Well-posedness and mean-field limit estimate of a consensus-based algorithm for min-max problems
Hui Huang, Jethro Warnett
TL;DR
This work rigorously extends a derivative-free consensus-based optimization method to min-max problems by proving well-posedness for both finite-particle and mean-field dynamics and by providing a quantitative mean-field limit with explicit rate as the number of particles grows. The authors address challenges from agent-dependent consensus and coupled measures, employing a combination of stochastic Lyapunov techniques, Leray–Schauder fixed-point theory, and coupling arguments to obtain rates depending on moment and growth parameters.

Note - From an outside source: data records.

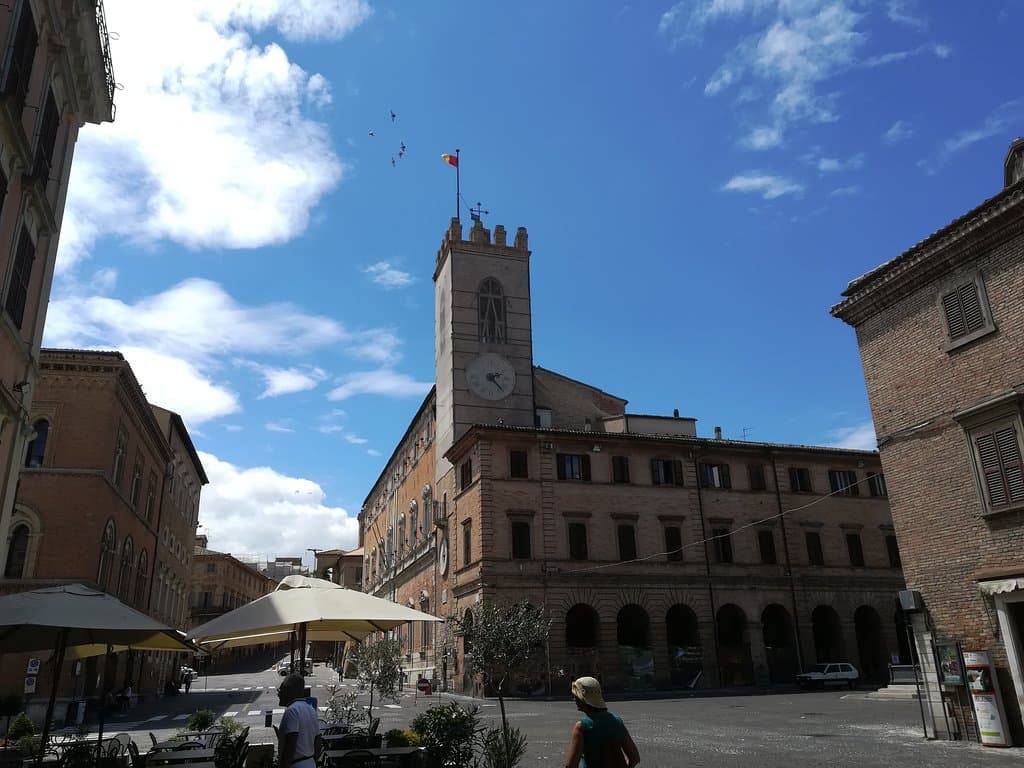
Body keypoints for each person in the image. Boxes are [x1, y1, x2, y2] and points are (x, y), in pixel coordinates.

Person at [564, 677, 639, 768]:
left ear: (582, 699)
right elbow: (634, 757)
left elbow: (571, 765)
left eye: (575, 696)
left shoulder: (582, 726)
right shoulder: (617, 721)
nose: (574, 699)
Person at [277, 674, 320, 768]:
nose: (278, 694)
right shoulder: (311, 709)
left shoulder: (292, 711)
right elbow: (317, 741)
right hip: (310, 763)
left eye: (281, 690)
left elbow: (290, 745)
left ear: (288, 690)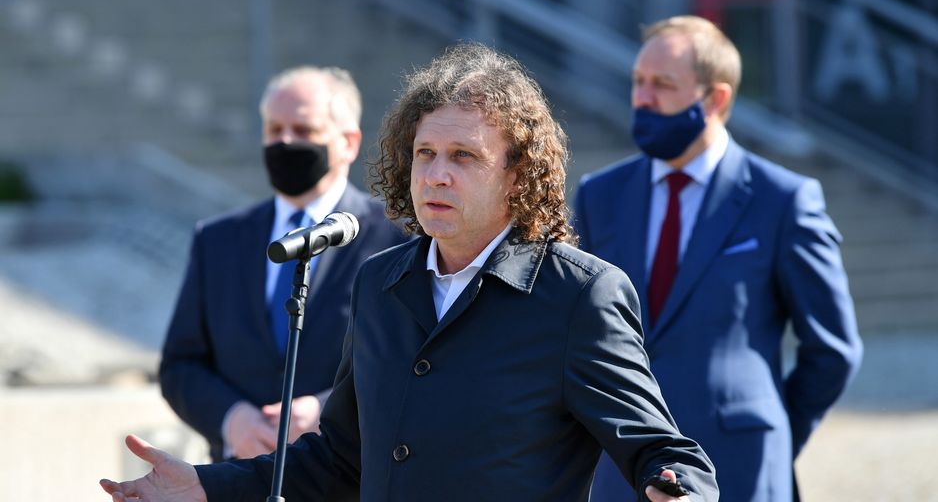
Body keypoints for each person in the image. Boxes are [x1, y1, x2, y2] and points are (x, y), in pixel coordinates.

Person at [101, 44, 719, 502]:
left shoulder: (580, 294)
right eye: (425, 154)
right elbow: (340, 458)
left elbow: (660, 448)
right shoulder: (379, 283)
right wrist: (207, 486)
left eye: (464, 157)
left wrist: (679, 489)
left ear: (517, 175)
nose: (436, 175)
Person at [575, 16, 863, 502]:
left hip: (740, 469)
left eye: (663, 84)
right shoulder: (599, 195)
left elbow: (833, 350)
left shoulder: (783, 200)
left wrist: (772, 437)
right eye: (638, 81)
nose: (643, 98)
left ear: (716, 98)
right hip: (622, 472)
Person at [159, 66, 405, 462]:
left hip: (346, 476)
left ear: (348, 143)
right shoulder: (217, 240)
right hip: (240, 478)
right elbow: (180, 365)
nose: (285, 141)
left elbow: (409, 362)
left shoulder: (398, 239)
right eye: (274, 129)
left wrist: (329, 410)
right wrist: (231, 419)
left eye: (303, 130)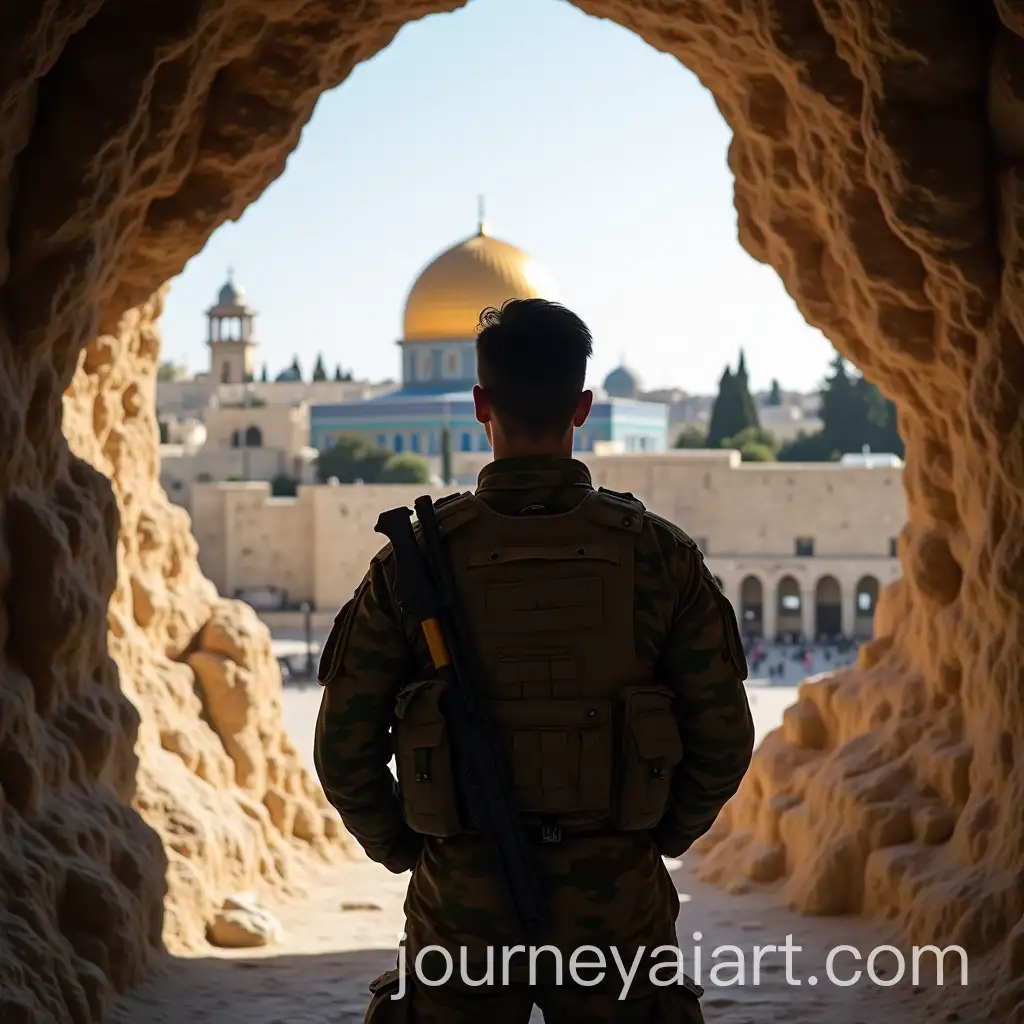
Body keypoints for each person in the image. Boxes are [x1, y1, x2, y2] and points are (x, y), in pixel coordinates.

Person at [314, 299, 755, 1024]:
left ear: (479, 406)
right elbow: (724, 738)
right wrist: (649, 840)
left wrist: (418, 851)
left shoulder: (415, 563)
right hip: (616, 899)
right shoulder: (658, 556)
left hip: (462, 900)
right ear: (582, 407)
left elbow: (343, 751)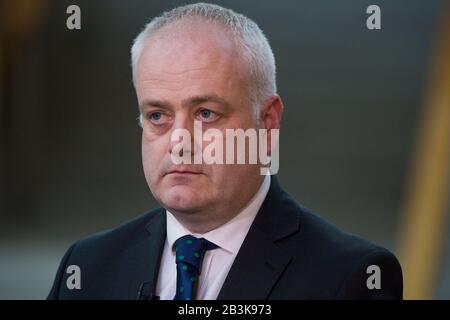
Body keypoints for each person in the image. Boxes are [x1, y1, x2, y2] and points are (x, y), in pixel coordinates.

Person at [48, 3, 402, 300]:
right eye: (157, 116)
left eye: (205, 114)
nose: (179, 141)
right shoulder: (87, 267)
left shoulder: (351, 277)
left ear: (267, 123)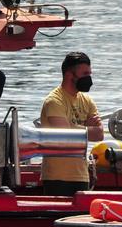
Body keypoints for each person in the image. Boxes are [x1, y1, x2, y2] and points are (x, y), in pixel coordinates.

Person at [39, 52, 103, 196]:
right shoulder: (54, 101)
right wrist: (87, 127)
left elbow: (99, 134)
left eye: (90, 73)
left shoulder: (87, 100)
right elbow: (65, 136)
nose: (89, 78)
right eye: (85, 73)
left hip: (81, 175)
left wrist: (77, 129)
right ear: (69, 75)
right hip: (57, 177)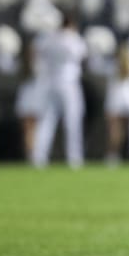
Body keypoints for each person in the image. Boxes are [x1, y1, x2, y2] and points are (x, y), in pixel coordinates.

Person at [31, 13, 87, 168]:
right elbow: (82, 55)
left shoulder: (48, 38)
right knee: (72, 121)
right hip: (69, 84)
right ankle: (74, 157)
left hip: (50, 82)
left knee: (47, 120)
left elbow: (36, 51)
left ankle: (39, 156)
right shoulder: (73, 39)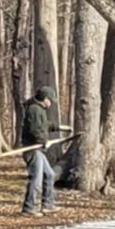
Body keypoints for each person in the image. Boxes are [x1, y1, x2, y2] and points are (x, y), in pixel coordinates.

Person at [19, 85, 70, 216]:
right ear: (45, 98)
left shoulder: (39, 110)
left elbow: (44, 124)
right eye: (50, 100)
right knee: (36, 178)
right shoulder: (34, 110)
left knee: (50, 175)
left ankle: (48, 204)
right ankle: (28, 208)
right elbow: (35, 130)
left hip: (38, 149)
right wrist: (43, 142)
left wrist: (59, 128)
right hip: (32, 149)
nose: (51, 103)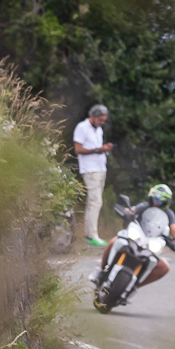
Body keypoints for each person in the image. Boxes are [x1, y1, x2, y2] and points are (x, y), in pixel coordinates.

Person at [100, 183, 175, 289]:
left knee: (164, 268)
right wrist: (125, 212)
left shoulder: (169, 213)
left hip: (152, 244)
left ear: (166, 202)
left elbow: (174, 229)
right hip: (136, 238)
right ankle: (102, 270)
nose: (156, 202)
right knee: (114, 241)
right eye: (154, 199)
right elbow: (131, 210)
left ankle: (135, 286)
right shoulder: (144, 206)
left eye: (160, 201)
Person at [72, 103, 113, 246]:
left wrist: (104, 149)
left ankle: (89, 234)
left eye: (104, 120)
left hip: (101, 168)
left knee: (95, 202)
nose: (102, 122)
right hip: (90, 169)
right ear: (93, 117)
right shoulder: (82, 128)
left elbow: (97, 148)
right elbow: (78, 149)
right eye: (100, 120)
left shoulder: (99, 129)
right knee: (95, 202)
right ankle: (92, 235)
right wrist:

The results yield explicit convergence guarantees and a Monte-Carlo rate under suitable moment assumptions, strengthening the theoretical foundation of consensus-based methods for global min-max solutions. This advances the theoretical understanding and paves the way for robust large-scale implementations in settings with multiple interacting distributions.
Abstract
The recent work arXiv:2407.17373 proposes a derivative-free consensus-based particle method that computes global solutions to nonconvex-nonconcave min-max problems and establishes global exponential convergence in the sense of the mean-field law. This paper aims to address the theoretical gaps in arXiv:2407.17373, specifically by providing a quantitative estimate of the mean-field limit with respect to the number of particles, as well as establishing the well-posedness of both the finite particle model and the corresponding mean-field dynamics.